(Page-level text extractions)

- - - - -

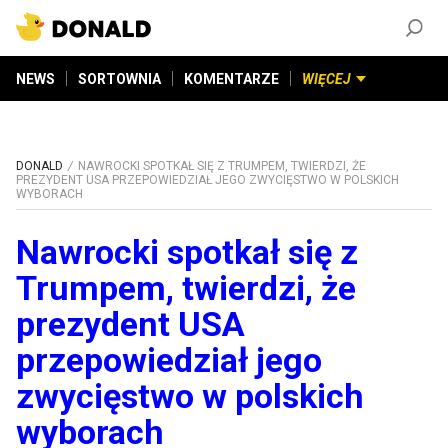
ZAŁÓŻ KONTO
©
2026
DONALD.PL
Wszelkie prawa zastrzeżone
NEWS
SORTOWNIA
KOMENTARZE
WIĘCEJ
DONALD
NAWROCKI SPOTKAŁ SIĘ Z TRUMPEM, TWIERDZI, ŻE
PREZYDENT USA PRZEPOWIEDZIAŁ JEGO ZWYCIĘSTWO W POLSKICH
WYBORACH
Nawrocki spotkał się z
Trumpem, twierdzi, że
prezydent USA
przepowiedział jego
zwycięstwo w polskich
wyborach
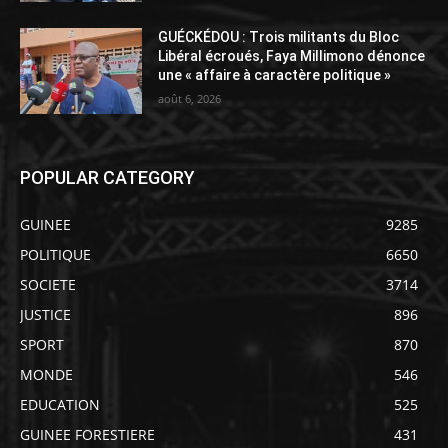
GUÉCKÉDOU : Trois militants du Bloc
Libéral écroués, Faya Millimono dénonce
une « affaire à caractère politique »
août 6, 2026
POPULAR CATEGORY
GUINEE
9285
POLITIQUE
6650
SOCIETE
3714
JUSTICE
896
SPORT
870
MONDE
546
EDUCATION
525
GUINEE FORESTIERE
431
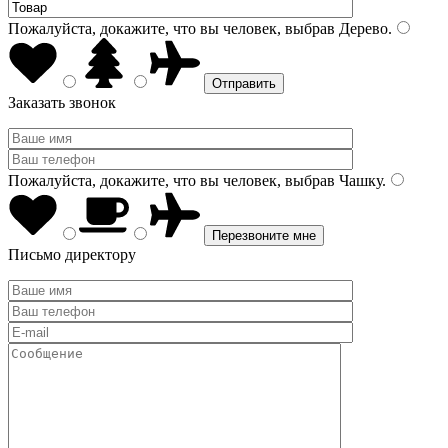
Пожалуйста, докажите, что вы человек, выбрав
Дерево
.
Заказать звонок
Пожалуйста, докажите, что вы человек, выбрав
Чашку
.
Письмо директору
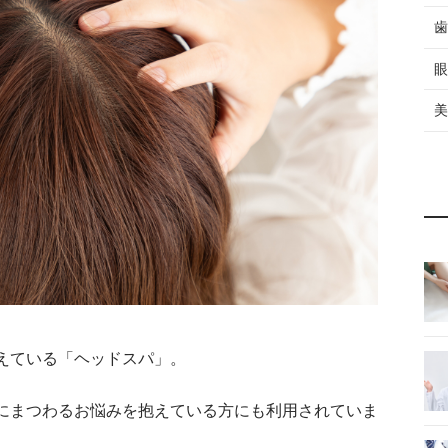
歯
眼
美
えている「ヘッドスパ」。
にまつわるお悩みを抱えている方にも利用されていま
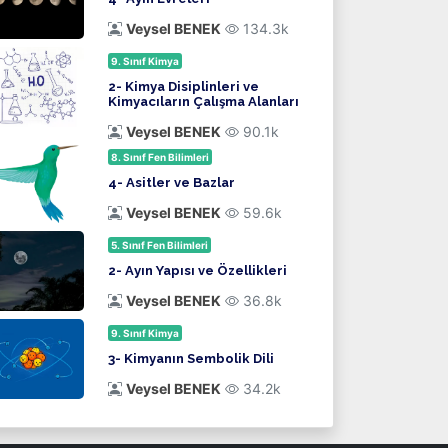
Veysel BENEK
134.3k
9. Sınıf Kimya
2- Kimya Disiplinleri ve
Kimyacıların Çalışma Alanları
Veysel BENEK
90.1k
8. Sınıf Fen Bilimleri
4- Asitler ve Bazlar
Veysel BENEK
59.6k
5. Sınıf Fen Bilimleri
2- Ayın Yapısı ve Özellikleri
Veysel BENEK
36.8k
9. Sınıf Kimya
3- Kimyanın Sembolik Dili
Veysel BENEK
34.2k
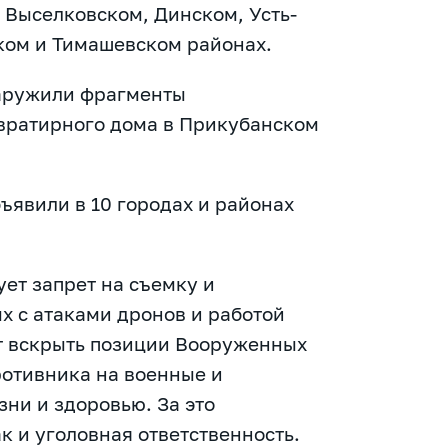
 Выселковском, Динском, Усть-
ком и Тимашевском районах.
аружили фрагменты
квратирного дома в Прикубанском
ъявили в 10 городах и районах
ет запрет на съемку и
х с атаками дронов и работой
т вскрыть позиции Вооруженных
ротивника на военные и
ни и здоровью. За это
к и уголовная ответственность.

- - - - -

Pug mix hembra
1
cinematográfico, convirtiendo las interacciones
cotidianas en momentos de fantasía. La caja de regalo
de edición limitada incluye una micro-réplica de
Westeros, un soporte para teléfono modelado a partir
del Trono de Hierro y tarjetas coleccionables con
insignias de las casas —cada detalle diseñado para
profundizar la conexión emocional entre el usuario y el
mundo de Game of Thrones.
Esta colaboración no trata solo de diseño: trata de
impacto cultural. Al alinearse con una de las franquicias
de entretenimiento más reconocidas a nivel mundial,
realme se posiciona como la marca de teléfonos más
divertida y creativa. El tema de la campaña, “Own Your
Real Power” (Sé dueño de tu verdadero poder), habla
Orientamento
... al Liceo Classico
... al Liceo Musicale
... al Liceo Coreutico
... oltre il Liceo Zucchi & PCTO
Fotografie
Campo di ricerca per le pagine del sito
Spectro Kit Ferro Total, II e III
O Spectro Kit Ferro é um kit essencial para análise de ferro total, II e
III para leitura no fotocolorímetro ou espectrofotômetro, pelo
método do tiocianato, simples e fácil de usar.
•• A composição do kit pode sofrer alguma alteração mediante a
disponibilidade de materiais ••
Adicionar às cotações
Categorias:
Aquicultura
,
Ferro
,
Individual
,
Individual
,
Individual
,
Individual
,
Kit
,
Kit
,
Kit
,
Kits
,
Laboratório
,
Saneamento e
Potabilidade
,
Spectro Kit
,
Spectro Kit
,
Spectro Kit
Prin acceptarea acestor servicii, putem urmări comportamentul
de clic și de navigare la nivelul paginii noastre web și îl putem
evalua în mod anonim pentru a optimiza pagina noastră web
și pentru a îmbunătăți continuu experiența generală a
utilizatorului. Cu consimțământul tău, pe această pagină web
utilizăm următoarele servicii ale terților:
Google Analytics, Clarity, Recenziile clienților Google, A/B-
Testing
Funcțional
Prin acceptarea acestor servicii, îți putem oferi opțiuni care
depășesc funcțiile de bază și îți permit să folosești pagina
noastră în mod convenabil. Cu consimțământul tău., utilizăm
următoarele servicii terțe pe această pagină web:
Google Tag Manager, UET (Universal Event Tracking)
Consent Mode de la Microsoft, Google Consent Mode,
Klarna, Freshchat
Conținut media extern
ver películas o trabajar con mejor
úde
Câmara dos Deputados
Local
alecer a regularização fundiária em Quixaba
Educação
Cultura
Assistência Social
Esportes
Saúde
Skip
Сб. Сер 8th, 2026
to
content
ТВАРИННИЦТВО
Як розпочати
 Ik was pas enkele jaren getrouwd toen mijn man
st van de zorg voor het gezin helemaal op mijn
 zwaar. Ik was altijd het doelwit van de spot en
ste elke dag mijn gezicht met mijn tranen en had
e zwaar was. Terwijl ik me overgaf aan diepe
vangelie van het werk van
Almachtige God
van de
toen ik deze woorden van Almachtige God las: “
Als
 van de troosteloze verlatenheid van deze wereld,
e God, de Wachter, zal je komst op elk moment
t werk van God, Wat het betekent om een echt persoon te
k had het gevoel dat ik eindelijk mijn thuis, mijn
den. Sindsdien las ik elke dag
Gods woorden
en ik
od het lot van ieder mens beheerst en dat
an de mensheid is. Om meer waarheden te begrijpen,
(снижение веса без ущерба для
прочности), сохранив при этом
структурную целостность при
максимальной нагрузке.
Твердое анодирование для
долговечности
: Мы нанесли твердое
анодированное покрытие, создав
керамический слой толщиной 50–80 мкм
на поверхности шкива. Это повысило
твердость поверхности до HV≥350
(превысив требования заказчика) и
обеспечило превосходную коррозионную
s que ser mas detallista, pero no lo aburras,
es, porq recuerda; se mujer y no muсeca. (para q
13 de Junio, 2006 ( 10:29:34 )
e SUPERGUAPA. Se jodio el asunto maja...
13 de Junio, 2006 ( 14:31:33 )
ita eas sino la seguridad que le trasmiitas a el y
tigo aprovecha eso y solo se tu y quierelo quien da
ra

- - - - -

*YOUR INSTRUCTIONS:* Using the records above, restate word for word the lines from the one with "ste elke dag" through the one with "van de troosteloze", both included.

*RESULT OF THE EXERCISE:*
ste elke dag mijn gezicht met mijn tranen en had
e zwaar was. Terwijl ik me overgaf aan diepe
vangelie van het werk van
Almachtige God
van de
toen ik deze woorden van Almachtige God las: “
Als
 van de troosteloze verlatenheid van deze wereld,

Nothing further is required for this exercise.